How could he have ‘committed suicide’ in overcrowded cell?
João Rendeiro’s lawyer in Portugal has intimated that he is considering a complaint to the Court of Human Rights.
Abel Marques addresses the elephant in the room: 69-year-old Mr Rendeiro was sharing a cell with 50 other serial offenders.
Westville Jail isn’t like anything known to Portugal. It has more than 14,000 inmates. That is more than all the inmates in all the jails in Portugal (and these too are overcrowded).
The cell in which Mr Rendeiro is understood to have taken his own life is described as 80 sq metres.
How could he have managed to ‘commit suicide’ sharing a space with so many people?
According to some reports, Westville is notorious for prisoners serving life terms for all kinds of violent crime. Documentaries to which Portuguese media has had access claim jail is known for auctions involving newly arrived prisoners. Protection is paid “with money or with sexual favours, and João Rendeiro was always a target, as can be proved from the threats he received”, said Correio da Manhã.
Mr Marques will be meeting shortly with Mr Rendeiro’s family. He has no children, thus this possibly means his wife Maria de Jesus, who is under house arrest.
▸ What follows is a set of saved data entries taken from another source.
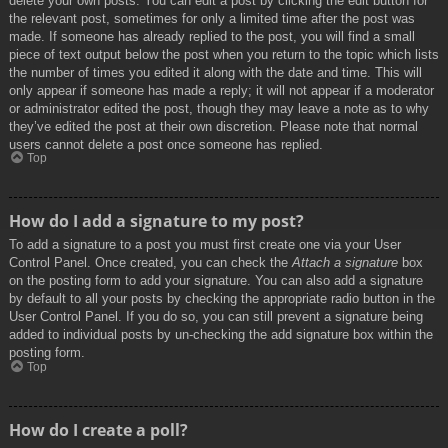
delete your own posts. You can edit a post by clicking the edit button for
the relevant post, sometimes for only a limited time after the post was
made. If someone has already replied to the post, you will find a small
piece of text output below the post when you return to the topic which lists
the number of times you edited it along with the date and time. This will
only appear if someone has made a reply; it will not appear if a moderator
or administrator edited the post, though they may leave a note as to why
they’ve edited the post at their own discretion. Please note that normal
users cannot delete a post once someone has replied.
Top
How do I add a signature to my post?
To add a signature to a post you must first create one via your User
Control Panel. Once created, you can check the
Attach a signature
box
on the posting form to add your signature. You can also add a signature
by default to all your posts by checking the appropriate radio button in the
User Control Panel. If you do so, you can still prevent a signature being
added to individual posts by un-checking the add signature box within the
posting form.
Top
How do I create a poll?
The plan will be “to try and work out the best strategy”, says Expresso.
The paper says it knows the defence was “not satisfied with the excessive delay in the extradition process” – although this was always predicted.
It also wants to know why Mr Rendeiro was held in Westville prison for so long.
“For South African authorities, Rendeiro wasn’t a prisoner, but someone who should be in their care”, a source ‘close to the case’ has told Expresso.
Today’s drama has seen new information dripping through all day.
It now seems that June Marks, Mr Rendeiro’s defence lawyer in South Africa, had withdrawn from the case – because João Rendeiro had no money with which to retain her services.
As a result of Ms Marks’ decision, the former banker, condemned for fraud, mismanagement and corruption, was due to appear in court today for a replacement lawyer to be assigned to his case.